The attacks on Shiite neighborhoods were likely intended to remind the Iraqi public on the eve of Eid al-Fitr (the celebration of the end of the fasting month of Ramadan) that the Sunni guerrilla movement is still active and has not been defeated.
The situation in Iraq is dire, and the discourse about Iraq in the presidential campaign is often disconnected from reality. McCain is asserting that “victory” is at hand and rewriting his own history of support for Bush’s invasion and policies there.
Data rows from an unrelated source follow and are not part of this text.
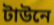
টাউনে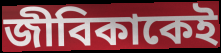
জীবিকাকেইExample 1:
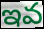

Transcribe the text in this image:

ఇవ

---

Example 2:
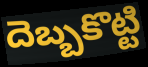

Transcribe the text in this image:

దెబ్బకొట్టి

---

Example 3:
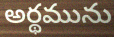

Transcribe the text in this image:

అర్థమును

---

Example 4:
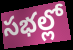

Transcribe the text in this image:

సభల్లో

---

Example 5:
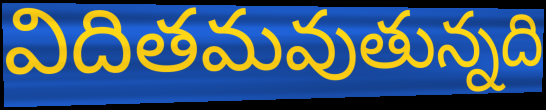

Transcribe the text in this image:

విదితమవుతున్నది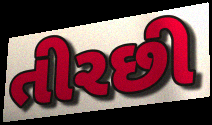
તીરછી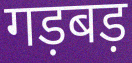
गड़बड़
Now the McCain people are trying to claim that McCain called for the resignation of former secretary of defense Donald Rumsfeld, which he certainly did not.
And, the McCain call for “victory,” meaning an Iraq that can police its own borders, begs the question of what those borders even are. (“Kurdistan” is not a settled place). See below.
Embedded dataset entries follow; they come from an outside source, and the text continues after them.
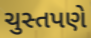
ચુસ્તપણેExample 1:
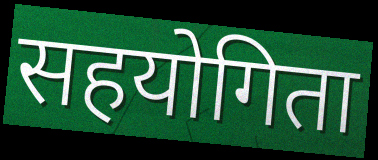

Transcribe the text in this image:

सहयोगिता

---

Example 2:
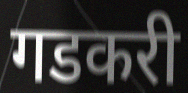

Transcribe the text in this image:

गडकरी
The attacks come days after the Iraqi parliament finally approved enabling legislation for provincial elections. The parliamentarians agreed to postpone elections in the disputed oil province of Kirkuk.
I have long been a proponent of early provincial elections. The Sunni Arab provinces have never had proper elections since the January 2005 polls were boycotted because Bush leveled Fallujah. The elections could create a new post-Baath political elite in the Sunni Arab provinces that has legitimacy and actually represents big constituencies. Some of the trouble in Diyala comes from minority Shiite dominance of a majority Sunni province. If the al-Maliki government wants to find a Sunni negotiating partner (which is still unclear), the provincial leaders to be elected next winter could fit the bill. Some of them will go on to national political careers. A lot of Sunnis are still secular, and could begin the process of moving away from religious fundamentalist parties always dominating.
The likely emergence of significant political rivals among the Sunnis would cause the fundamentalist vigilantes to redouble their efforts to destabilize Iraq further.
On the other hand,that parliament had to postpone elections in Kirkuk is a very bad sign, as is the military and paramilitary conflict between Arabs and Kurds.
Kurds are reversing Saddam’s ethnic cleansing drive of earlier decades, returning and expelling Arabs. Not all Kurds going to such regions are returnees, and not all the Arabs being forced out are internal migrants.
Iraqi police and Kurdish paramilitary members seem to have had a shoot-out in Jalaula on Sunday that left a Kurdish politician dead.
In nearby Sa’adiya, a Kurdish mayor was wounded in a bombing.
McClatchy reports details of political violence in Iraq on Sunday:
– Around 8 a.m. a roadside bomb targeted an Iraqi army vehicle in Mansour neighborhood, killing one soldier and injuring two soldiers and a civilian.
– Around 1 p.m. American soldiers searched an empty house in Zayuna neighborhood and shot randomly, injuring two civilians in the area, Iraqi police said. U.S. military said they had no information about the incident.
– Around 5:30 p.m. a parked car bomb exploded in a busy market in Shurta Rabaa neighborhood, southwest Baghdad, killing 12 civilians and injuring 35 others.
– Around 5:30 p.m. a bomb planted in a car exploded on a main road near Al Bayaa neighborhood, killing one and injuring one.
– Around 7 p.m. a parked car bomb exploded in the busy market area of Karrada neighborhood in central Baghdad, followed by a roadside bomb that killed 19 civilians and injured 72 others.
– Police found two dead bodies throughout Baghdad, one near Al Rasheed Camp and one in Hurriyah.
– Around 9 a.m. a roadside bomb targeted Ahmed Samir Zargush, the mayor of Al Saidiyah town, about 50 miles east of Baquba. Zargush was injured along with three of his bodyguards and two civilians.
– Gunmen killed one citizen, a Christian, in Al Baladiyat neighborhood and in another incident gunmen killed a man and injured his brother in Mosul.’